Task to carry out: A faithful, complete transcript of the entries below, without pictures, should be returned.

::: Data extracts :::

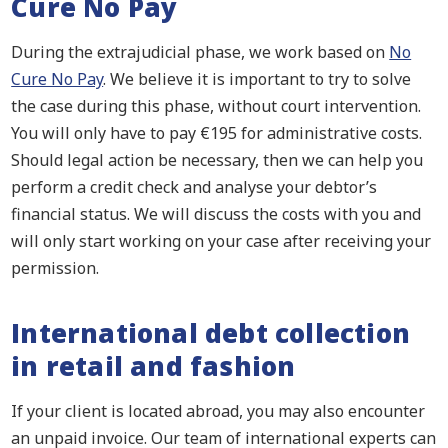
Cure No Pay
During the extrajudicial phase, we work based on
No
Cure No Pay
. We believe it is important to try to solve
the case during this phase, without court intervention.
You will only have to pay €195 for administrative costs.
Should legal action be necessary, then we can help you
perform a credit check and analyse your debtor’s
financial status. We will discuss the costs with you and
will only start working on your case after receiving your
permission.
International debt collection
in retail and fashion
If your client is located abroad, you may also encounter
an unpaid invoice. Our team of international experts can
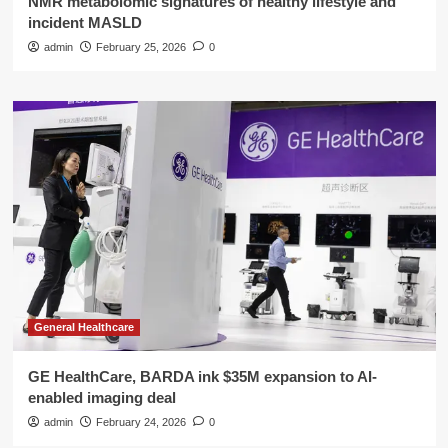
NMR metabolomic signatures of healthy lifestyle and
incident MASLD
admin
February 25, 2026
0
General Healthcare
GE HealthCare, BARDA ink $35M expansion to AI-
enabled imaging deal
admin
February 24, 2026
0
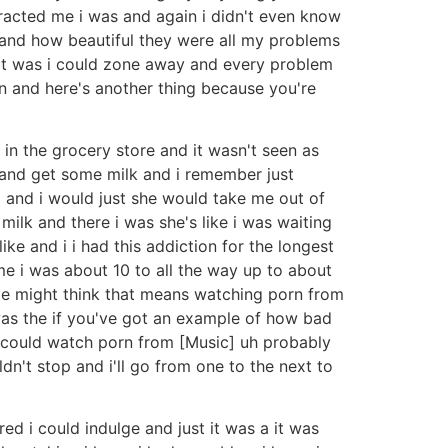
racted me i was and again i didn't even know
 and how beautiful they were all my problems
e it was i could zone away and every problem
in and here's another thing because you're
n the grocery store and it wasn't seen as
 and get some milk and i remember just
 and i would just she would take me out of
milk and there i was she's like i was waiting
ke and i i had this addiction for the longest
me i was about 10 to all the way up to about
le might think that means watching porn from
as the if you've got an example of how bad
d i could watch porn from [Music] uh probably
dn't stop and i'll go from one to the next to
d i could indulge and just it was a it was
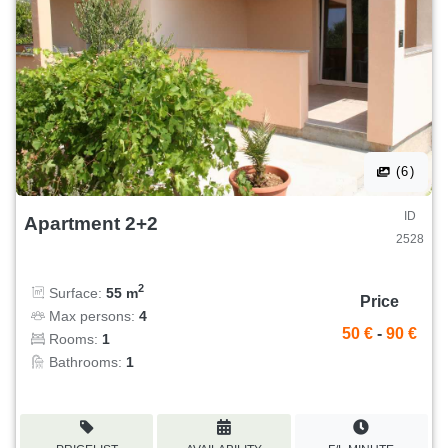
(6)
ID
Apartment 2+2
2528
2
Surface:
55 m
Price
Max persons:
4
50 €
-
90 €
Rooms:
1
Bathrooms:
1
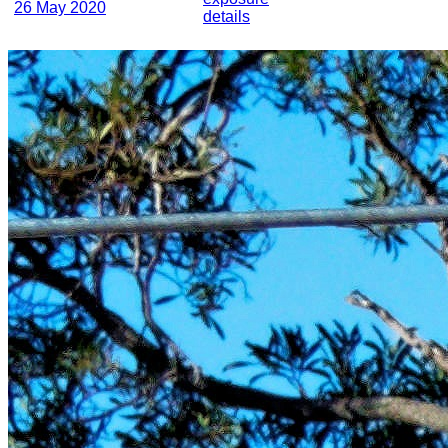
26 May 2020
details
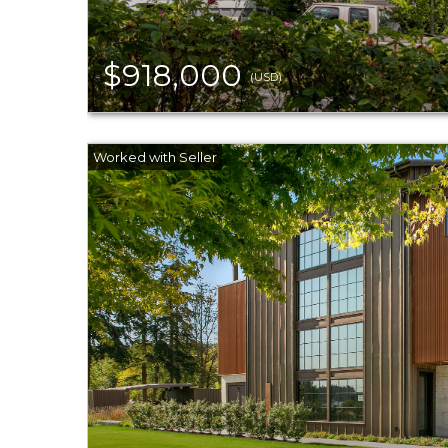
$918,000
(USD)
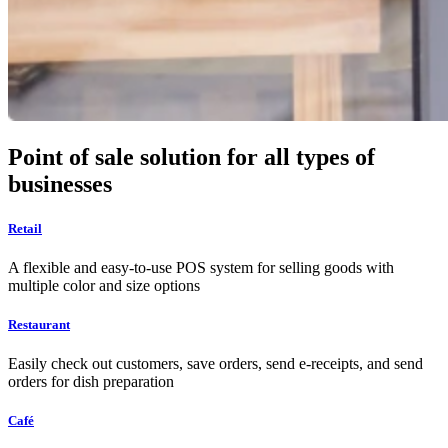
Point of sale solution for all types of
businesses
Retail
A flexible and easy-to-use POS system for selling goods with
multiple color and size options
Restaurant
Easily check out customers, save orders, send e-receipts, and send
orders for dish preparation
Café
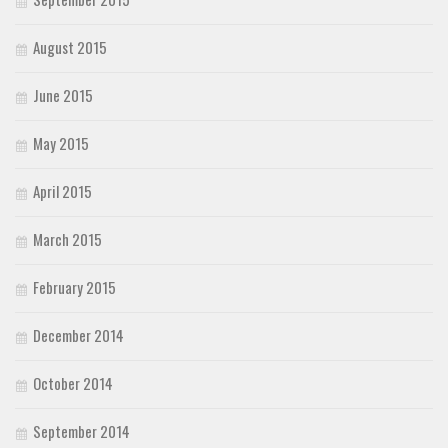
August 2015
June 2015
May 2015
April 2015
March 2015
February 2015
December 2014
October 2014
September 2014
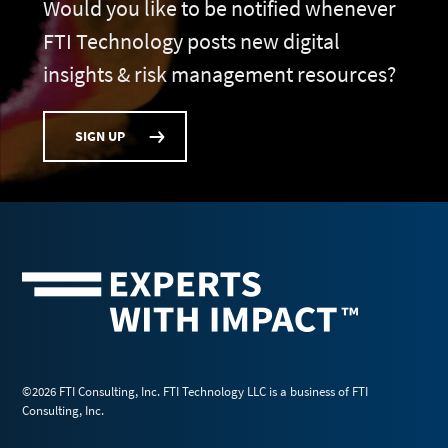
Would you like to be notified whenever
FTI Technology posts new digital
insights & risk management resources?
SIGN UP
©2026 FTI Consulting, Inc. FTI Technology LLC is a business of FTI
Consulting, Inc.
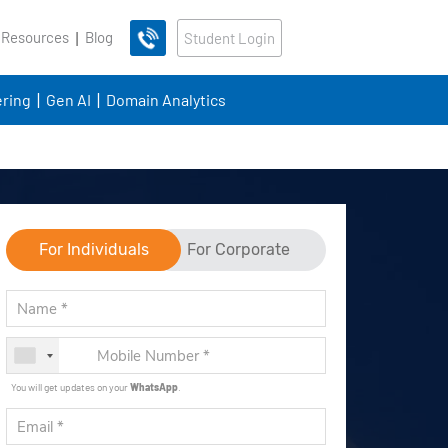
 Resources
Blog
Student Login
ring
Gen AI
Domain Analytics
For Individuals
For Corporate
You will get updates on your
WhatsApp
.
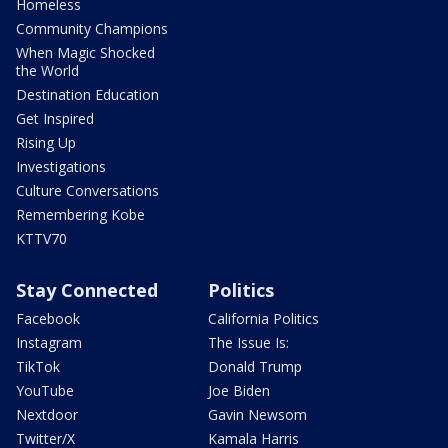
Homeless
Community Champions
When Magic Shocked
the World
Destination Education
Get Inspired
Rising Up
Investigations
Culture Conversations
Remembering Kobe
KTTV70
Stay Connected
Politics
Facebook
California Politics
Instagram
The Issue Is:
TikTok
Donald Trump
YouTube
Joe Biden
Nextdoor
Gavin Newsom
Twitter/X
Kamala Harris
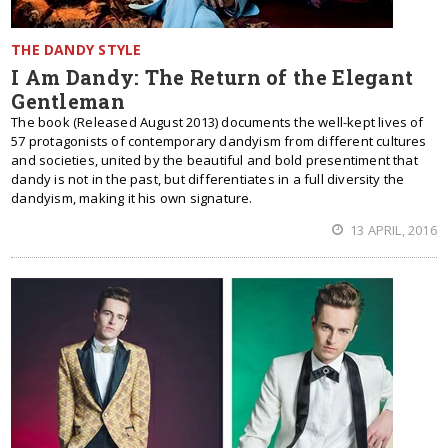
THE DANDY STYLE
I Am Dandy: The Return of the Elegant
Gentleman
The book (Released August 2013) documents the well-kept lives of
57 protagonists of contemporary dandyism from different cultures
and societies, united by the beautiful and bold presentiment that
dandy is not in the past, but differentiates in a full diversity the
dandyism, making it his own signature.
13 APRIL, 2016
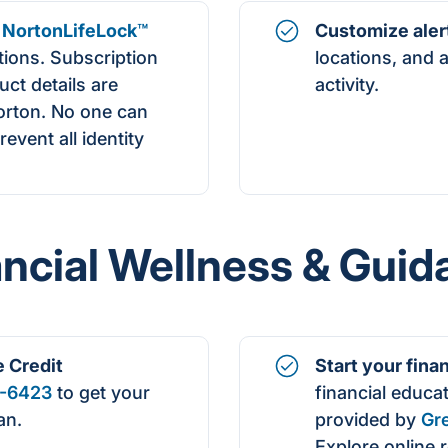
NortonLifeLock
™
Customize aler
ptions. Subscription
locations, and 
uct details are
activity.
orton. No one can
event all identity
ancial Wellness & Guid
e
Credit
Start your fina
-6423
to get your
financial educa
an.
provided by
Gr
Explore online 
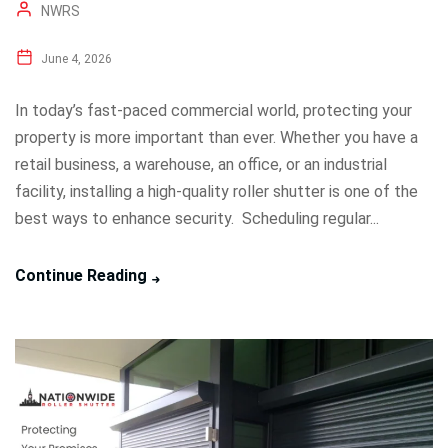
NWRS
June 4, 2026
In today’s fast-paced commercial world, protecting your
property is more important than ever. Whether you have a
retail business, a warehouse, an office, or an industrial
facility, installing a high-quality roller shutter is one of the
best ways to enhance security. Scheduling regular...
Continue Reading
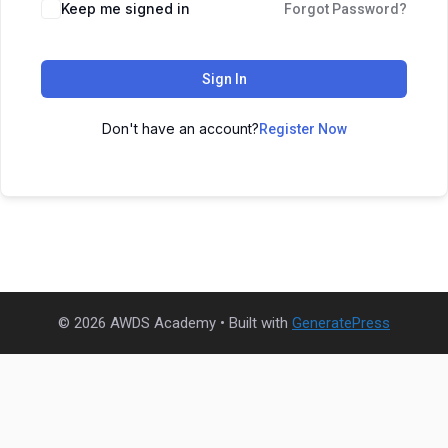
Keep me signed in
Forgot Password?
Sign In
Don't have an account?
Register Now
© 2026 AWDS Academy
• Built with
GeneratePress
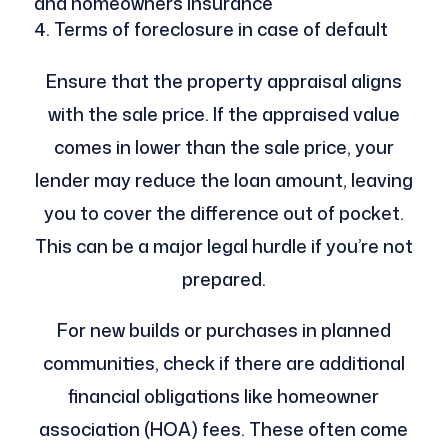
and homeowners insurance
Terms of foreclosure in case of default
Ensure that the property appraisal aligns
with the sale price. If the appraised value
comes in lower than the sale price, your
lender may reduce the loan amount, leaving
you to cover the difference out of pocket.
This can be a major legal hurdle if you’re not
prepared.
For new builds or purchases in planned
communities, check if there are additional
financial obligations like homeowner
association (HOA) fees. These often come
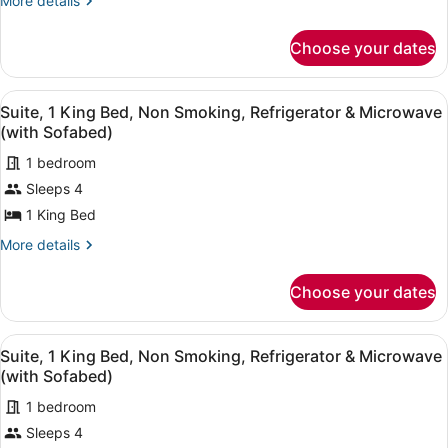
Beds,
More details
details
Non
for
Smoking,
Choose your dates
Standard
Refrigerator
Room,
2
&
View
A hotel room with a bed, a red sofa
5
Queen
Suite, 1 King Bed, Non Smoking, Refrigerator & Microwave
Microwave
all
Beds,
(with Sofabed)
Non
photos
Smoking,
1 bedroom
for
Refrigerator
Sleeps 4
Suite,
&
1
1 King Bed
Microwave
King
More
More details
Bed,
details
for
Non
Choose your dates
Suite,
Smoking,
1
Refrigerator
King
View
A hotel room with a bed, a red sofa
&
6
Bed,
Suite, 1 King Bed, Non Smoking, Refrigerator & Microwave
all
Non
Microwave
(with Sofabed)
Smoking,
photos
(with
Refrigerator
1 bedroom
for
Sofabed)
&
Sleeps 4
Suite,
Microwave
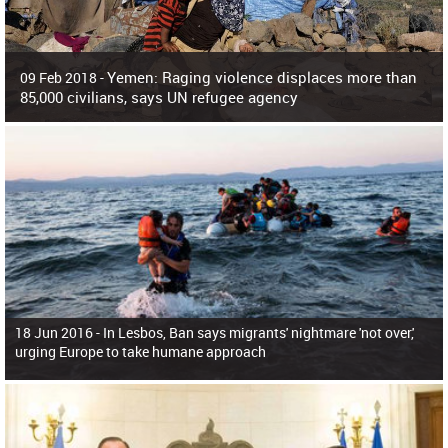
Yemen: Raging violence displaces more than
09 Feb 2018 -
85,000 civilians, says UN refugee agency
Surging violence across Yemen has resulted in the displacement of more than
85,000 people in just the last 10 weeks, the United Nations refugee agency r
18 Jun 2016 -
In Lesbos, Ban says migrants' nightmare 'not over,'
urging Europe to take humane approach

:::

Answer section:
Cure No Pay
During the extrajudicial phase, we work based on
No
Cure No Pay
. We believe it is important to try to solve
the case during this phase, without court intervention.
You will only have to pay €195 for administrative costs.
Should legal action be necessary, then we can help you
perform a credit check and analyse your debtor’s
financial status. We will discuss the costs with you and
will only start working on your case after receiving your
permission.
International debt collection
in retail and fashion
If your client is located abroad, you may also encounter
an unpaid invoice. Our team of international experts can
NMR metabolomic signatures of healthy lifestyle and
incident MASLD
admin
February 25, 2026
0
General Healthcare
GE HealthCare, BARDA ink $35M expansion to AI-
enabled imaging deal
admin
February 24, 2026
0
racted me i was and again i didn't even know
 and how beautiful they were all my problems
e it was i could zone away and every problem
in and here's another thing because you're
n the grocery store and it wasn't seen as
 and get some milk and i remember just
 and i would just she would take me out of
milk and there i was she's like i was waiting
ke and i i had this addiction for the longest
me i was about 10 to all the way up to about
le might think that means watching porn from
as the if you've got an example of how bad
d i could watch porn from [Music] uh probably
dn't stop and i'll go from one to the next to
d i could indulge and just it was a it was
(6)
ID
Apartment 2+2
2528
2
Surface:
55 m
Price
Max persons:
4
50 €
-
90 €
Rooms:
1
Bathrooms:
1
26 May 2020
details
$918,000
(USD)
Point of sale solution for all types of
businesses
Retail
A flexible and easy-to-use POS system for selling goods with
multiple color and size options
Restaurant
Easily check out customers, save orders, send e-receipts, and send
orders for dish preparation
Café
August 2015
June 2015
May 2015
April 2015
March 2015
February 2015
December 2014
October 2014
September 2014
Would you like to be notified whenever
FTI Technology posts new digital
insights & risk management resources?
SIGN UP
©2026 FTI Consulting, Inc. FTI Technology LLC is a business of FTI
Consulting, Inc.
 Resources
Blog
Student Login
ring
Gen AI
Domain Analytics
For Individuals
For Corporate
You will get updates on your
WhatsApp
.
Homeless
Community Champions
When Magic Shocked
the World
Destination Education
Get Inspired
Rising Up
Investigations
Culture Conversations
Remembering Kobe
KTTV70
Stay Connected
Politics
Facebook
California Politics
Instagram
The Issue Is:
TikTok
Donald Trump
YouTube
Joe Biden
Nextdoor
Gavin Newsom
Twitter/X
Kamala Harris
THE DANDY STYLE
I Am Dandy: The Return of the Elegant
Gentleman
The book (Released August 2013) documents the well-kept lives of
57 protagonists of contemporary dandyism from different cultures
and societies, united by the beautiful and bold presentiment that
dandy is not in the past, but differentiates in a full diversity the
dandyism, making it his own signature.
13 APRIL, 2016
NortonLifeLock
™
Customize aler
ptions. Subscription
locations, and 
uct details are
activity.
orton. No one can
event all identity
ancial Wellness & Guid
e
Credit
Start your fina
-6423
to get your
financial educa
an.
provided by
Gr
Explore online 
NWRS
June 4, 2026
In today’s fast-paced commercial world, protecting your
property is more important than ever. Whether you have a
retail business, a warehouse, an office, or an industrial
facility, installing a high-quality roller shutter is one of the
best ways to enhance security. Scheduling regular...
Continue Reading
Keep me signed in
Forgot Password?
Sign In
Don't have an account?
Register Now
© 2026 AWDS Academy
• Built with
GeneratePress
and homeowners insurance
Terms of foreclosure in case of default
Ensure that the property appraisal aligns
with the sale price. If the appraised value
comes in lower than the sale price, your
lender may reduce the loan amount, leaving
you to cover the difference out of pocket.
This can be a major legal hurdle if you’re not
prepared.
For new builds or purchases in planned
communities, check if there are additional
financial obligations like homeowner
association (HOA) fees. These often come
Beds,
More details
details
Non
for
Smoking,
Choose your dates
Standard
Refrigerator
Room,
2
&
View
A hotel room with a bed, a red sofa
5
Queen
Suite, 1 King Bed, Non Smoking, Refrigerator & Microwave
Microwave
all
Beds,
(with Sofabed)
Non
photos
Smoking,
1 bedroom
for
Refrigerator
Sleeps 4
Suite,
&
1
1 King Bed
Microwave
King
More
More details
Bed,
details
for
Non
Choose your dates
Suite,
Smoking,
1
Refrigerator
King
View
A hotel room with a bed, a red sofa
&
6
Bed,
Suite, 1 King Bed, Non Smoking, Refrigerator & Microwave
all
Non
Microwave
(with Sofabed)
Smoking,
photos
(with
Refrigerator
1 bedroom
for
Sofabed)
&
Sleeps 4
Suite,
Microwave
Yemen: Raging violence displaces more than
09 Feb 2018 -
85,000 civilians, says UN refugee agency
Surging violence across Yemen has resulted in the displacement of more than
85,000 people in just the last 10 weeks, the United Nations refugee agency r
18 Jun 2016 -
In Lesbos, Ban says migrants' nightmare 'not over,'
urging Europe to take humane approach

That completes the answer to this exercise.